● **Assignment**: Only one number is wanted here: how many lines of the data hold "that".

[Stored items]
——————

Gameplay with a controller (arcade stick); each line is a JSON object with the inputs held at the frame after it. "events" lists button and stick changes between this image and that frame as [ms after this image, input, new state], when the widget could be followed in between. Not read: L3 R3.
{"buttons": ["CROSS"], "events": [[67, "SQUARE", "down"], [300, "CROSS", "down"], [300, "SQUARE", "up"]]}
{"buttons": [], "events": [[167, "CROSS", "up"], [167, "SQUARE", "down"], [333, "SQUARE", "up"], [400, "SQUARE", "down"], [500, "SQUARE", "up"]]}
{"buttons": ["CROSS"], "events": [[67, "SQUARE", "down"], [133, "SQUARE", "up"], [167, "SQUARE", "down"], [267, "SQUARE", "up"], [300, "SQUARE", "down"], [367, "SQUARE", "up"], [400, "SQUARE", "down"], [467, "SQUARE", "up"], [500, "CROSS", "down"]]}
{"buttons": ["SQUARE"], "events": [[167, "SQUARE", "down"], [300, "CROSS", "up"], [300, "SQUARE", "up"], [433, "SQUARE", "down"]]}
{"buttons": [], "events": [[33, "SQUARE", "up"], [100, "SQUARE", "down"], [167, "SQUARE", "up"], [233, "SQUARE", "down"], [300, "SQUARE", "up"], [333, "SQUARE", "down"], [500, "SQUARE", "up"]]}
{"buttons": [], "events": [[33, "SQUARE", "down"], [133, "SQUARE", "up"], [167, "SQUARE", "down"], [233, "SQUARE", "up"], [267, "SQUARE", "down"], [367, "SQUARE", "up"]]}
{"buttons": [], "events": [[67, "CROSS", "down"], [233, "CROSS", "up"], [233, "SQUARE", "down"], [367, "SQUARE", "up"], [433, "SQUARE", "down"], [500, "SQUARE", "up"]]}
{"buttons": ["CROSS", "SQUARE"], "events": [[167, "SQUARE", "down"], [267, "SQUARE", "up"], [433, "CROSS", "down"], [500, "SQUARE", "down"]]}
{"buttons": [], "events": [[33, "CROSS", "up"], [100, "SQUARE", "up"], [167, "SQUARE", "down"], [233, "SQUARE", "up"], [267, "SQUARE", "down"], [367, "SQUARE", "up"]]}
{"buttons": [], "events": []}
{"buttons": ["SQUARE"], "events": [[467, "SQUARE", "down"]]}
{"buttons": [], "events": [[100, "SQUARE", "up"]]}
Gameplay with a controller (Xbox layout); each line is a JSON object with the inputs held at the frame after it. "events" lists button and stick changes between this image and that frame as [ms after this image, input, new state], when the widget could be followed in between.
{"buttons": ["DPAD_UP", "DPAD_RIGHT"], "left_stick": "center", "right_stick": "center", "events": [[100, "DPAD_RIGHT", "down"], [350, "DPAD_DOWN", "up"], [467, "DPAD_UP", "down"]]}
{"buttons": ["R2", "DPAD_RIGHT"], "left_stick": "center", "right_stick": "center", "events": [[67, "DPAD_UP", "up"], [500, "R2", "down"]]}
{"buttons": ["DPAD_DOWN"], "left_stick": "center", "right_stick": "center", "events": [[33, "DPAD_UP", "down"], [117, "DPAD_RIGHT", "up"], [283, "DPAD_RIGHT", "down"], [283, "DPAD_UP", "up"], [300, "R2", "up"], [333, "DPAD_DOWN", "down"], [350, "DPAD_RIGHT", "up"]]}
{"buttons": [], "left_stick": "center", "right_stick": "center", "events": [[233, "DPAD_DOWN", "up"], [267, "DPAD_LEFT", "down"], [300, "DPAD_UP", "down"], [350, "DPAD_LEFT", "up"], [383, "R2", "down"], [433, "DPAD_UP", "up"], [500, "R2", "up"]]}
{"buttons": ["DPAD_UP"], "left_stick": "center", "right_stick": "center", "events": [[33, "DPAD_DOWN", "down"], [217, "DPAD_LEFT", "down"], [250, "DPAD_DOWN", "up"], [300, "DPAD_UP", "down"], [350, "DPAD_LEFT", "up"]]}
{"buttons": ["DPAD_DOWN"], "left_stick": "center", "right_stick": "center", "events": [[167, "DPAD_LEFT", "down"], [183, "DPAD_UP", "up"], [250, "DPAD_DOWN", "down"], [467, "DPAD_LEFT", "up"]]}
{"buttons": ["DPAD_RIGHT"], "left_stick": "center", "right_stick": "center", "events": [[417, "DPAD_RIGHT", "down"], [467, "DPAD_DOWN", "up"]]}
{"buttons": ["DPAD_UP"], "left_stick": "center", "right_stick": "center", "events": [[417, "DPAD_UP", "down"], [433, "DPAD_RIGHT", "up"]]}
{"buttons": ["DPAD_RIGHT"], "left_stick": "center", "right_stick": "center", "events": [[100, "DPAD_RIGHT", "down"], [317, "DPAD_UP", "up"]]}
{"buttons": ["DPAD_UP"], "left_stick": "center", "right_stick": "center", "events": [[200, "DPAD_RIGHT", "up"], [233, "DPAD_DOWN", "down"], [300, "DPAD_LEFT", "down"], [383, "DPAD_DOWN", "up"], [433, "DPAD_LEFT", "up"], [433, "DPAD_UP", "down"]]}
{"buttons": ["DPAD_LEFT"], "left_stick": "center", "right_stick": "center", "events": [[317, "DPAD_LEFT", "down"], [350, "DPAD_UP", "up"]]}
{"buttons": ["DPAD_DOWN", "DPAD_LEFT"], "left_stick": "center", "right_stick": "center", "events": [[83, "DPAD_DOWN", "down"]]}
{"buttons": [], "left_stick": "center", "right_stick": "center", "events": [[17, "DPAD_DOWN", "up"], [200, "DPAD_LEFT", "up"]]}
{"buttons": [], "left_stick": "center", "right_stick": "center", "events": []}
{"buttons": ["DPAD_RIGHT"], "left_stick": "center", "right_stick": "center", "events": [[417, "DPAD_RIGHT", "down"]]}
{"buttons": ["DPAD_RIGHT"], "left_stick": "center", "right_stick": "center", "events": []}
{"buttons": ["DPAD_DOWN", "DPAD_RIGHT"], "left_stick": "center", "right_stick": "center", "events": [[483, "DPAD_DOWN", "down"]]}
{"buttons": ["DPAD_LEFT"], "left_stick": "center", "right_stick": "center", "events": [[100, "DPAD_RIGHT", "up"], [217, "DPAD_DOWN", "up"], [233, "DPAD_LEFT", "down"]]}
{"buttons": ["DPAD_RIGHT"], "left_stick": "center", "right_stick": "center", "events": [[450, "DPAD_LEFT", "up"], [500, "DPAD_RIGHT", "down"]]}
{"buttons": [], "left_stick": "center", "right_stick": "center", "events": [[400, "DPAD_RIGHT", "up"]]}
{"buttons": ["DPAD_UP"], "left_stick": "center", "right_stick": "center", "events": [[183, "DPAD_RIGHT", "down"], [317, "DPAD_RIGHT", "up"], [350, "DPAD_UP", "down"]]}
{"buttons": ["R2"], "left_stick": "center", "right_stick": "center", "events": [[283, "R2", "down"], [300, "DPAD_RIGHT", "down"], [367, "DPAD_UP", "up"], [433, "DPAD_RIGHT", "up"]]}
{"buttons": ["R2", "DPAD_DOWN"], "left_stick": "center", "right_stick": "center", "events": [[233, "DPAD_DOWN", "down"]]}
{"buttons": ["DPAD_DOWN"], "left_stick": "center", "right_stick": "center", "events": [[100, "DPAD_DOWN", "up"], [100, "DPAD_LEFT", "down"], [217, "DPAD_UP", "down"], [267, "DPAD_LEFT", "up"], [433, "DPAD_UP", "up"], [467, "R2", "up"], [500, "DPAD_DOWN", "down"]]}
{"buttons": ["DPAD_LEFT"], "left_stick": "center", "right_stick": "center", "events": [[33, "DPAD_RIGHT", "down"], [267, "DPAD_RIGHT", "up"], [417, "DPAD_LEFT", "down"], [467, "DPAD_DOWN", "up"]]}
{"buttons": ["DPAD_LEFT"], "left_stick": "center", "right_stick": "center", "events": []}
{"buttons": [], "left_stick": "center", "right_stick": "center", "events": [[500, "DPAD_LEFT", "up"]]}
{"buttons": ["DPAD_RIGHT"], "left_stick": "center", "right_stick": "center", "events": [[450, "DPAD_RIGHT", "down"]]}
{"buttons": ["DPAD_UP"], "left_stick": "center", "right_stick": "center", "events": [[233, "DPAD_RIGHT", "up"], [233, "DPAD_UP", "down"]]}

——————

● **Solution to the problem**: 2